Even a much less dramatic picture, however, such as HMS Victory at Portsmouth (c. 1881), is imbued with a deep sense of vulnerability and melancholy; for this is none other than Lord Nelson’s flagship at the Battle of Trafalgar in 1805, where one of the greatest naval commanders in history died destroying Napoleon’s navy and saving England from invasion. No ship could have more glorious associations, and Jenner himself had served on her in 1855 when he first joined the Royal Navy. But even then she had long been retired from naval service and was used as a transport vessel.
The tone and subject of this picture inevitably recall Turner’s far bigger, grander and also more explicitly melancholy The Fighting Téméraire (1839), in which another great warship and veteran of Trafalgar is being towed away by a contemporary steam tug, against the background of a spectacular sunset, to be broken up for scrap.
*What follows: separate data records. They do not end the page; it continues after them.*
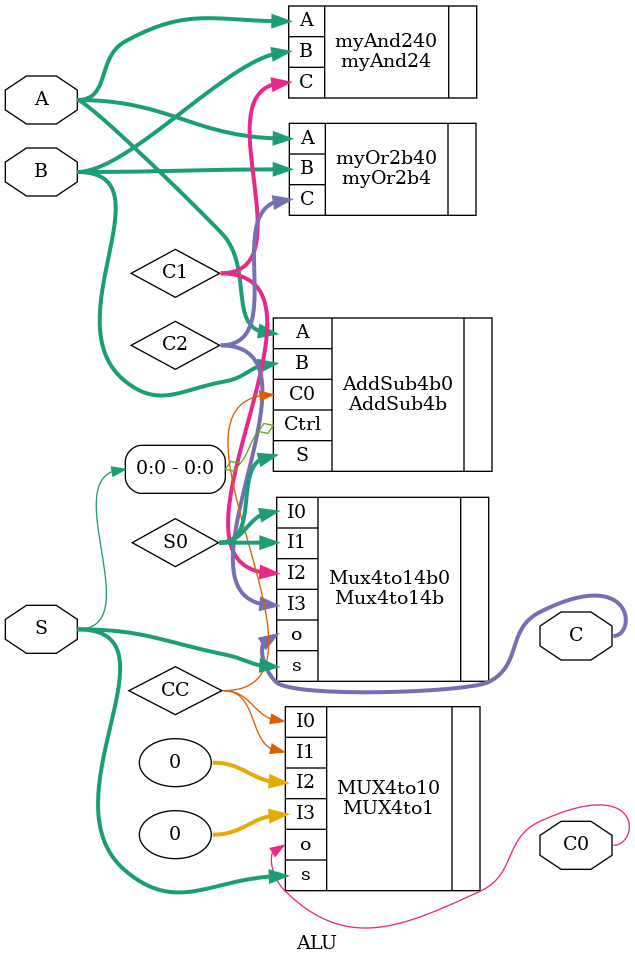
<source format=v>
`timescale 1ns / 1ps
module ALU(
	input wire [1:0] S,
	input wire [3:0] A, B,
	output wire C0,
	output wire [3:0] C
    );
	 
	 wire CC;
	 wire [3:0] S0, C1, C2;
	 
	 AddSub4b AddSub4b0(
		.Ctrl(S[0]),
		.A(A),
		.B(B),
		.C0(CC),
		.S(S0)
	 );
	 
	 myAnd24 myAnd240(
		.A(A),
		.B(B),
		.C(C1)
	 );
	 
	 myOr2b4 myOr2b40(
		.A(A),
		.B(B),
		.C(C2)
	 );
	 
	 MUX4to1 MUX4to10(
		.s(S),
		.I0(CC),
		.I1(CC),
		.I2(0),
		.I3(0),
		.o(C0)
	 );
	 
	 Mux4to14b Mux4to14b0(
		.s(S),
		.I0(S0),
		.I1(S0),
		.I2(C1),
		.I3(C2),
		.o(C)
	 );


endmodule

</source>
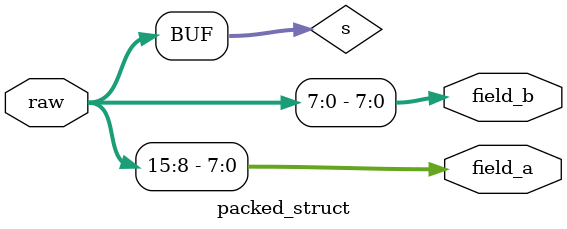
<source format=sv>
module packed_struct (
    input  logic [15:0] raw,
    output logic [7:0]  field_a,
    output logic [7:0]  field_b
);
    typedef struct packed {
        logic [7:0] a;
        logic [7:0] b;
    } my_struct_t;

    my_struct_t s;
    assign s = raw;
    assign field_a = s.a;
    assign field_b = s.b;
endmodule

</source>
Turner was no doubt a model for Jenner’s treatment of light and space, although we can also see the influence of other English landscape and marine painters; and interestingly, there is a distant echo of another famous Turner painting, Rain, Steam and Speed (1844) in Jenner’s much more modest Steam engine coming around the bend (1896).
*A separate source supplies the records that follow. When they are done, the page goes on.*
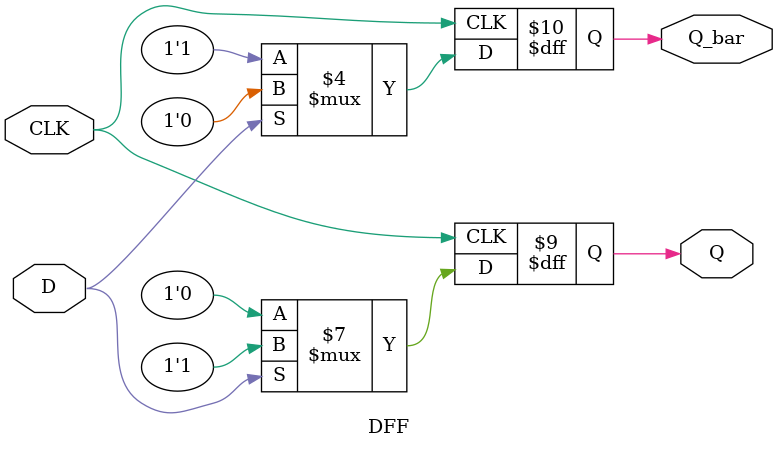
<source format=v>
module DFF(D,Q,Q_bar,CLK);
    input D,CLK;
    output Q,Q_bar;
    reg Q,Q_bar;

    always@(posedge CLK)
        if(D == 0) begin
            Q = 0;
            Q_bar = 1;
        end else begin
            Q = 1;
            Q_bar = 0;
        end

endmodule   
</source>
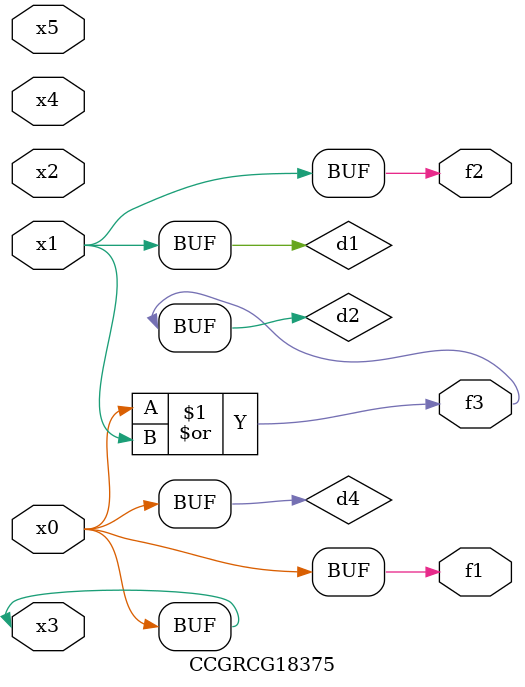
<source format=v>
module CCGRCG18375(
	input x0, x1, x2, x3, x4, x5,
	output f1, f2, f3
);

	wire d1, d2, d3, d4;

	and (d1, x1);
	or (d2, x0, x1);
	nand (d3, x0, x5);
	buf (d4, x0, x3);
	assign f1 = d4;
	assign f2 = d1;
	assign f3 = d2;
endmodule

</source>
The many pictures of English subjects that Jenner painted after he migrated to Australia, and in particular his accurate and detailed images of famous ships and coastal landscapes, suggest that he must have brought sketchbooks with him, as John Glover had done half a century earlier, but also that he presumably kept sketchbooks throughout his years in the Royal Navy, and made studies of subjects such as the ice banks at Cape Chudleigh.
Once in Queensland, he painted some of the first images of the new and growing settlements, not just in Brisbane but also up the coast of the newly separate colony. One such picture must be among the first views of Townsville (1900), already a busy harbour filled with steamships and lined with warehouses. Another, Queensland natives, the Currigee Oyster station (1897), shows oyster harvesting at a farm in Moreton Bay. And there are of course many pictures of Brisbane and the Brisbane River.
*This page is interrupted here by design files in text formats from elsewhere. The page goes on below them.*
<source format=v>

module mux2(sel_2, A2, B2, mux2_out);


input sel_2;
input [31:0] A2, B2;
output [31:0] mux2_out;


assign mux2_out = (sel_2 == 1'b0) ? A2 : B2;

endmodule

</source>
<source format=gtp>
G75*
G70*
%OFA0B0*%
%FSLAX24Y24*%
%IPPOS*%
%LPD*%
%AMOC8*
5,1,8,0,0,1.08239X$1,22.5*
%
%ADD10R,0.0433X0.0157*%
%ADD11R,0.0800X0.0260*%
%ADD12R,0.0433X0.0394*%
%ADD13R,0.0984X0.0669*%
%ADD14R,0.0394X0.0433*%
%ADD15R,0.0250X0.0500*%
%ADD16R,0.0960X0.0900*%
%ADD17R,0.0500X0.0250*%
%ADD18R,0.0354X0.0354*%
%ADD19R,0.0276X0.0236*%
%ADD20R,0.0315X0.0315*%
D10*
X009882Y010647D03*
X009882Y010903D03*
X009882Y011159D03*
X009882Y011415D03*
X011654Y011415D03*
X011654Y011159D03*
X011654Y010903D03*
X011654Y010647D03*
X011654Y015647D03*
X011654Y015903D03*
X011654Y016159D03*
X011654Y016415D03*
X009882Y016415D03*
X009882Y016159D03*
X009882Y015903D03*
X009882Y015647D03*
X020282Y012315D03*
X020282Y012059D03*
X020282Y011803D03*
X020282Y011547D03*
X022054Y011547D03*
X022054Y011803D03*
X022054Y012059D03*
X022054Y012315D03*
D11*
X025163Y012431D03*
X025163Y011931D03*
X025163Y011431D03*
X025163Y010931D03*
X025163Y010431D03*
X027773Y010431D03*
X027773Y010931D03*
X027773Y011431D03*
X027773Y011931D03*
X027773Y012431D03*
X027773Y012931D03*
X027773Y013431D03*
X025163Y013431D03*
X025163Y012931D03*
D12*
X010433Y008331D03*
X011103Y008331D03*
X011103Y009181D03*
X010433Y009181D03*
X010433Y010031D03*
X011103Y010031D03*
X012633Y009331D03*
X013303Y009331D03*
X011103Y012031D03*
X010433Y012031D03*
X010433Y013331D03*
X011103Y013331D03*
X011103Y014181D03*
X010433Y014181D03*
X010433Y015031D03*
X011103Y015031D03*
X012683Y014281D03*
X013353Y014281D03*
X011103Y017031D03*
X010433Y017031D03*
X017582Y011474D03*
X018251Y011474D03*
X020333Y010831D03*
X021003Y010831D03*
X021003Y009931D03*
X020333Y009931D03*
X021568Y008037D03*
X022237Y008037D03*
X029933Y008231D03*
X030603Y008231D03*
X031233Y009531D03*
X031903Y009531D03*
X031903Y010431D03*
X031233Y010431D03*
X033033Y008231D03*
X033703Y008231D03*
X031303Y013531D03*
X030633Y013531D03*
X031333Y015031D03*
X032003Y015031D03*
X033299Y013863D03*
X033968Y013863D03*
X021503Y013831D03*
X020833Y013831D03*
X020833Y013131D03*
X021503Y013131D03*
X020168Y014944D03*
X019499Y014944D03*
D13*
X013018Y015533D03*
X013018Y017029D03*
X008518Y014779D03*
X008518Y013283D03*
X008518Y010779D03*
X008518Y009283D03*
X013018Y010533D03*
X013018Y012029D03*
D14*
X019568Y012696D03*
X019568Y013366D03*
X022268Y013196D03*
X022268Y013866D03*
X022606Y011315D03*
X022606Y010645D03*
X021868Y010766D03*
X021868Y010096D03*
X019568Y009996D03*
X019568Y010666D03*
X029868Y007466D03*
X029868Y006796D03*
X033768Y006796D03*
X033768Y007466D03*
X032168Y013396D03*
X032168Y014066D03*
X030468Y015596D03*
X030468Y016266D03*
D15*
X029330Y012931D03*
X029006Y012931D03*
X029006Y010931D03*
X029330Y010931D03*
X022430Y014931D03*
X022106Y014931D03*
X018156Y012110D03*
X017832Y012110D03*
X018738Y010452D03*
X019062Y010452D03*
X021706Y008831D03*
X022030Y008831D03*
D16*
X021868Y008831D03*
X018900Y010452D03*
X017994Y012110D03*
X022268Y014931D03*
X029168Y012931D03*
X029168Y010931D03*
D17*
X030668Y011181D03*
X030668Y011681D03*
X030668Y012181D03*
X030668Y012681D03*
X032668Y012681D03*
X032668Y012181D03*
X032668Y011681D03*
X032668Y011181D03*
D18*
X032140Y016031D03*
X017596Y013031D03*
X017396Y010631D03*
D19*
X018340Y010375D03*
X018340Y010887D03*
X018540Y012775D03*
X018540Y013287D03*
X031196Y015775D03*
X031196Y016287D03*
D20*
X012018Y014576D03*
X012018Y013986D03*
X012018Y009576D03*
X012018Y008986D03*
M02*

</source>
Jenner, like other 19th-century Australian artists from Von Guerard to Streeton, was aware of the destruction that was concomitant with the spread of the modern world into a formerly pristine land; the theme is most explicit in a small painting of a dead and charred tree trunk entitled A Martyr to Civilisation (1889). Interestingly, too, the speed at which the new was superseding the old, even in this very young settlement, inspired in him the same kind of melancholy we feel, for example, in Sydney Ure Smith’s etchings of old farm buildings at Windsor in the years just after the Great War.
But Jenner’s Slab cottage, Bowen Hills (1894) is almost a generation earlier, at a time when nationalistic hope for the coming Federation left little room for nostalgia. The picture confirms that Jenner’s interests and priorities were in many respects different from those of the Heidelberg painters of Sydney and Melbourne, who happened to be both the best and the most historically significant artists of their time in Australia.
And yet his work reminds us that it is possible to be an artist of real distinction without being “historically significant”, while individuals credited with playing an important role in their own day may not always stand up to later and dispassionate examination.